Monday, Apr. 30, 1973

War of Words

Repeating a familiar, futile ritual, the U.N. Security Council was called into session last week in response to the Israeli commando attacks on Beirut. Even Arab diplomats acknowledged that they did not expect the meeting to find a solution to the Middle East crisis. In fact, said Algerian Ambassador Abdellatif Rahal, "it is not my intention to propose one." Instead, he and other Middle Eastern emissaries planned to spend the session condemning both Israel and the U.S., which, in the view of Arab leaders, promotes Israel's military aggressiveness.

Rahal charged that it was "curious that the U.S. should recognize no responsibility for the use that is made of the arms and financial aid that it furnishes Israel, or that it should express astonishment at the suspicion shown toward it when events such as those in Lebanon take place."

Squabble. Before U.S. Ambassador John Scali had a chance to reply to the Arab charges, a squabble broke out between the Russian and Chinese ambassadors. Yakov Malik insisted that any resolution on the Middle East make reference to the nonuse of force in international relations. Chinese Ambassador Huang Hua denounced the Soviet proposal as "downright fraud," since "along the northern frontier of China it [the Soviet Union] has stationed a million troops to threaten China." Could this, asked Huang, "be called nonuse of force in international relations?"

Malik later set off another brisk diplomatic exchange when he noted that the Israelis felt "nearer than any other people to God." He added: "I am an atheist but I do not believe God would be so partial." Rapping the table with his pipe, the Israeli Ambassador, Yosef Tekoah, shouted: "I do not believe that the Security Council should be a forum for the kind of slander and abuses of any people's faith we heard just now from Ambassador Malik!" Tekoah then proceeded to bring up the Soviet Union's prewar pact with Nazi Germany, which drew a sharp protest from Malik.

After that, Scali was content to make a brief speech, in which he asked for an evenhanded resolution condemning "violence and terror from whatever source and of whatever kind." He told Arab diplomats privately that he would veto any resolution on Israel that he considered too one-sided.

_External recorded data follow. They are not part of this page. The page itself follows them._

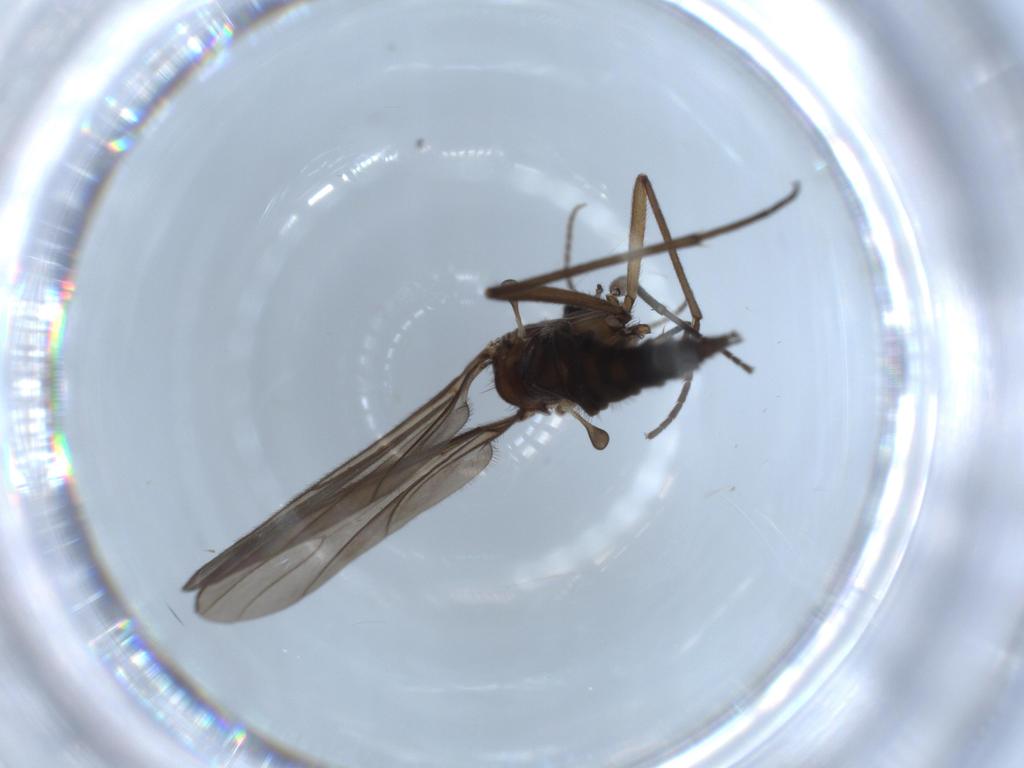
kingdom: Animalia
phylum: Arthropoda
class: Insecta
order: Diptera
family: Sciaridae
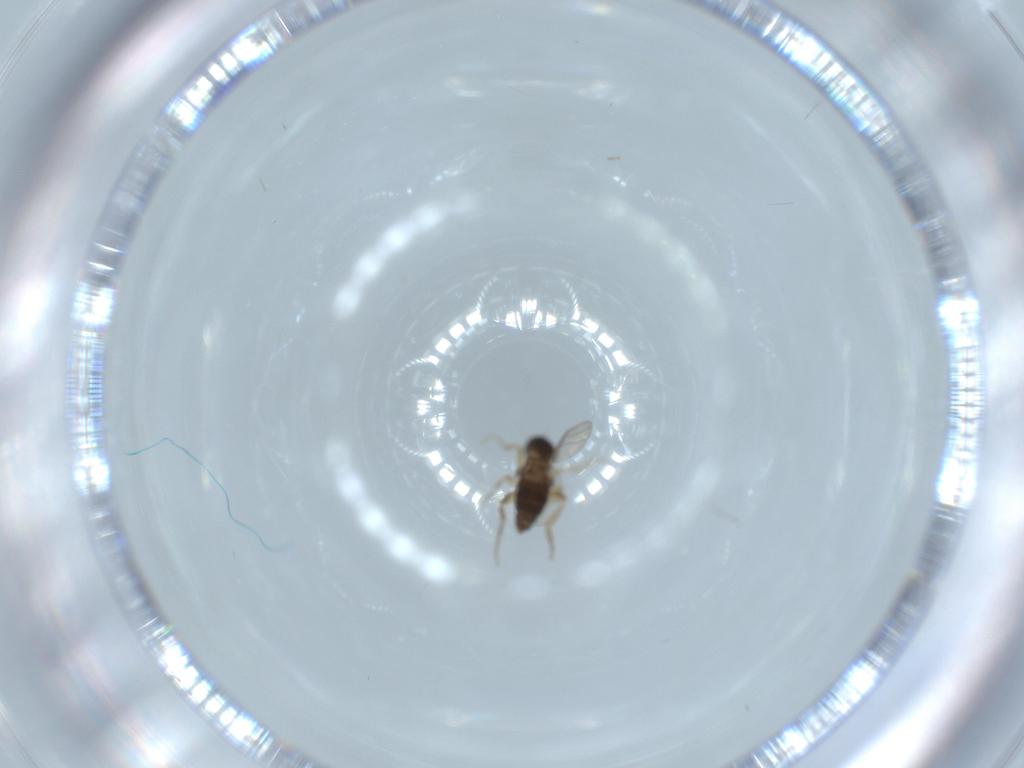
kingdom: Animalia
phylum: Arthropoda
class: Insecta
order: Diptera
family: Phoridae
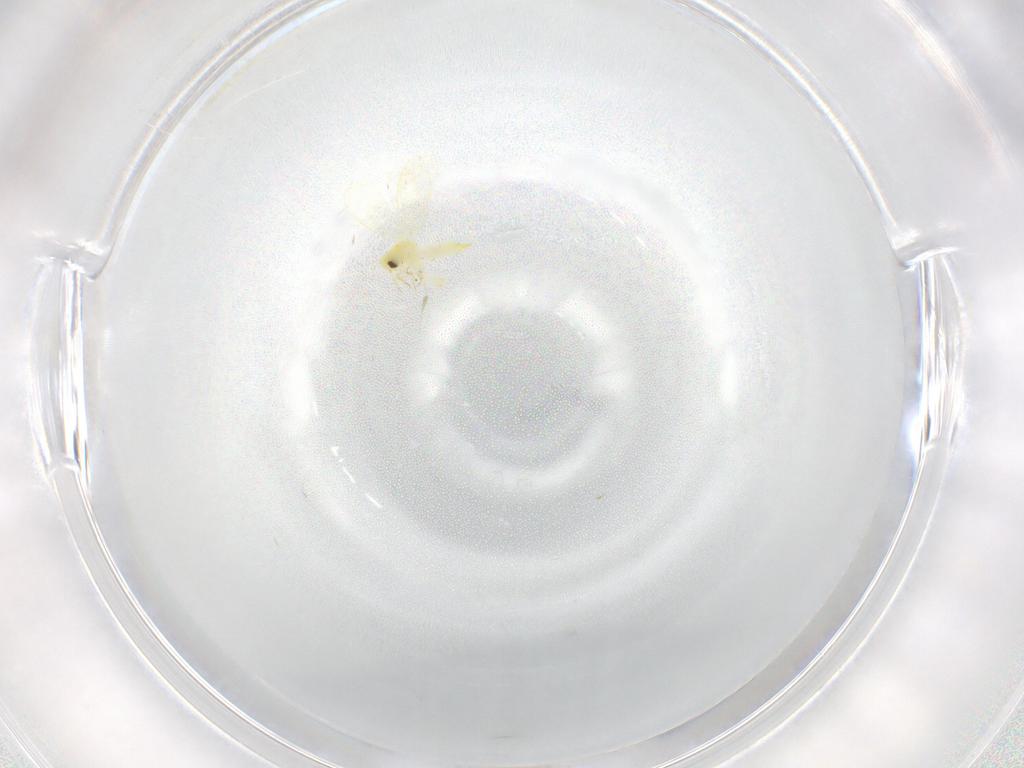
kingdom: Animalia
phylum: Arthropoda
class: Insecta
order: Hemiptera
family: Aleyrodidae
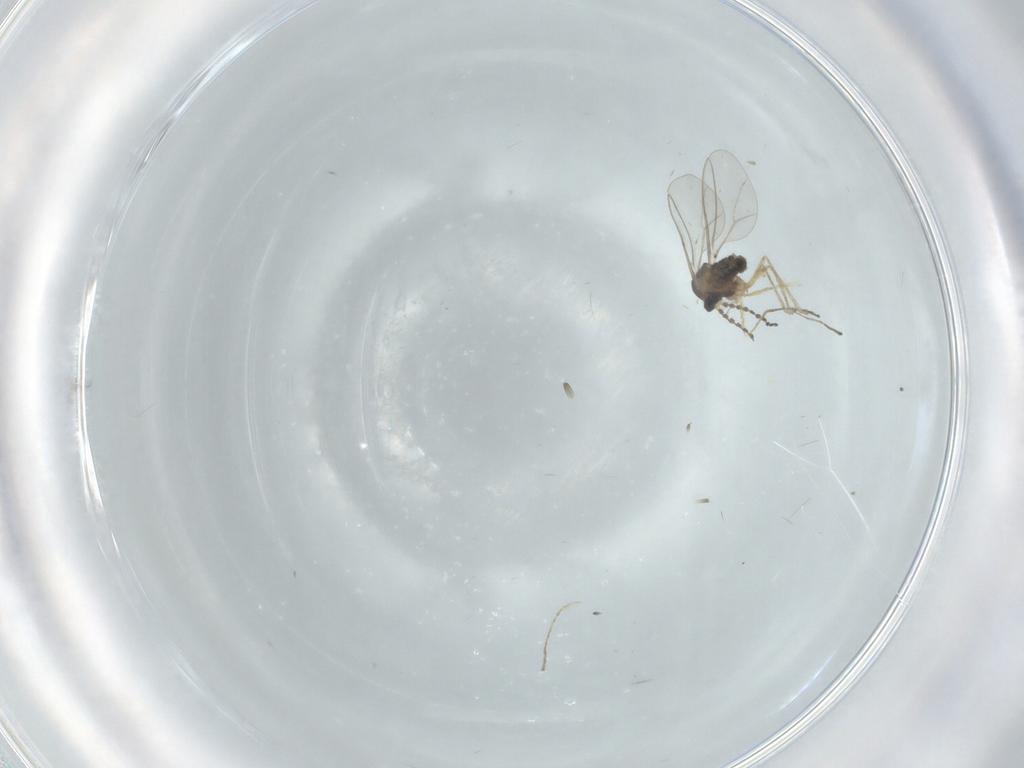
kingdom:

Scali managed to sidestep a veto. The Security Council voted 11-0, with the U.S. and three other nations abstaining, to adopt a resolution that condemned Israel's raids on Lebanon and also deplored "all recent acts of violence"--a phrase that could be interpreted to include Arab terrorism. The compromise did not please the Arabs. Egyptian Foreign Minister Mohammed el-Zayyat declared that "if the situation in the Middle East defies any solution today it is because of United States support for Israel."

Meanwhile, the first suspected act of violence by Black September terrorists within the U.S. took place in Washington, D.C., last week. A shot was fired into a bedroom of the home of the New Zealand charge d'affaires. Luckily, no one was hurt. Apparently it was a ludicrous case of mistaken identity: the attackers were after the Jordanian ambassador--who had moved away two years earlier. "The terrorists may have been using a very old diplomatic directory," said the understandably nervous New Zealand charge, Gerald Hensley, adding: "It is most unlikely that the shot was intended for us. We have a very low profile on Middle East matters."